Similar. It is something they aim not to do (with arguable effectiveness) and then a call for other people to do things.

"We currently manage the EA Forum, and provide resources and support calls for all EA groups. We've also held or supported global and regional conferences in countries including the US, the UK, Singapore, Germany, and Australia."

This is a good high-level summary of their scope. It would be a great intro to something describing their intended scope.

"Where we are not focusing...This blog post gives more information on areas that we are not planning to focus on (as of March 2021)."

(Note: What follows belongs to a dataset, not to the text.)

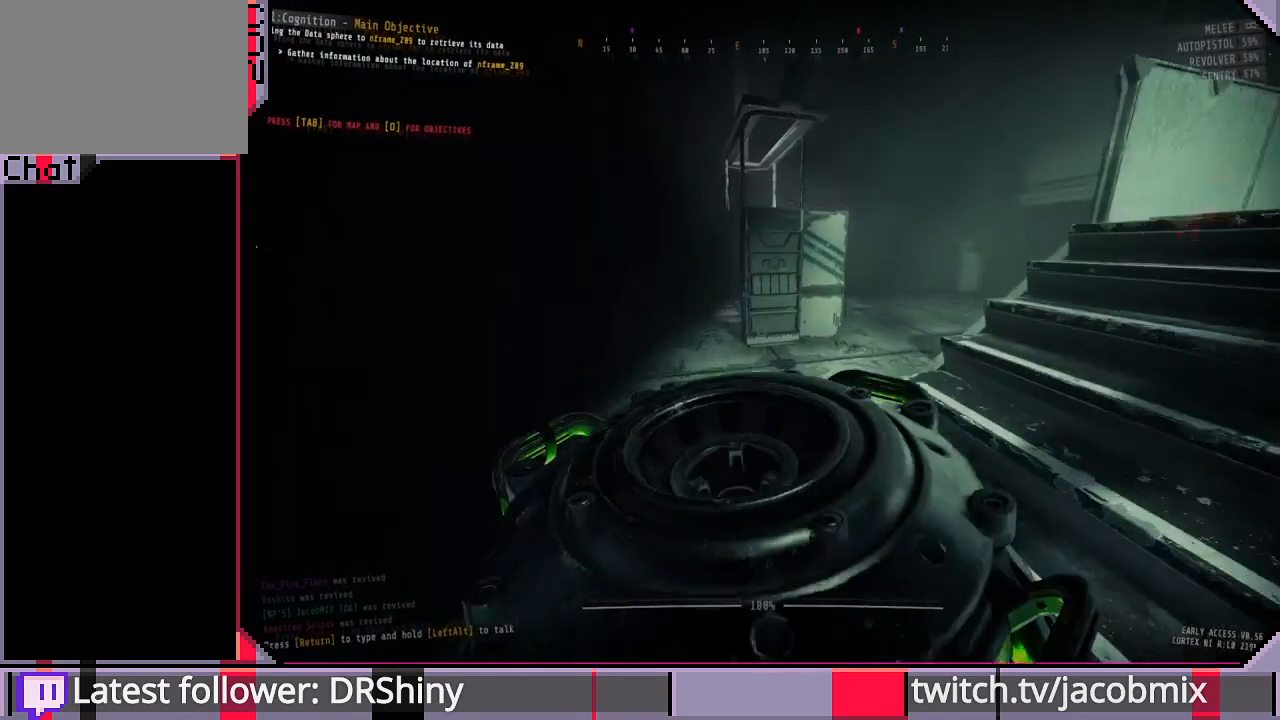
{"keys": ["ctrl", "w"], "mouse": [], "events": [[233, "ctrl", "down"]]}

This is over two years old.

Thank you for the feedback on both the arguments and writing (something I am aiming to improve through this writing). Sorry for being slow to respond, it's been a busy few of weeks!

In response to your points.

In short, I don't think future people counting for less really dents longtermism that much at all as it isn't reasonable to discount that much. You seem to accept that we can't discount that much, so if you accept the other core claims of the argument longtermism will still go through. Discounting future people less is pretty irrelevant in my opinion.

I suspect this depends strongly on your overall shape for the value of the future. If you have infinite exponential growth you're correct. For, in my opinion, more reasonable shapes of future value then this will probably start mattering. In any case, it damages the case for future people to some extent but I agree it is not fatal.

I would say however that even if the expected number of people in the future isn't as high as many longtermists have claimed, it's still got to be at least somewhat large and large enough to mean GiveWell charities that focus on near-term effects aren't the best we can do. One could imagine being a 'medium-termist' and wanting to say address climate change and boost economic growth which affect the medium and long-term. Moving to GiveWell would seem to me to be overcorrecting.

Interesting claim. I would be very interested in a cost-effectiveness analysis (even at BOTEC level) to support this. I don't think we can resolve this without being quantative.

The assumption that future people will be happy isn't required for longtermism (as you seem to imply). The value of reducing extinction risk does depend on future people being happy (or at least above the zero level of wellbeing), but there are longtermist approaches that don't involve reducing extinction risk. My post touches on some of these in the Sketch of the strong longtermist argument section.

I'm pretty sceptical of the tractability of non-x-risk work and our ability to shape the future in broad terms.

You can point out weaknesses in the arguments for specific existential risks, it just takes some effort!

You can, and sometimes (albeit rarely) these arguments are productive, but I still think any numeric estimate you end up with is pretty much just based on intuitions and heavily on priors.

Personally I think the risks are credible enough to take them seriously, especially given how bad the outcomes would be.

Yes, we should certainly take them seriously. But "seriously" is rather imprecise to suggest how many resources we should be willing to throw at it.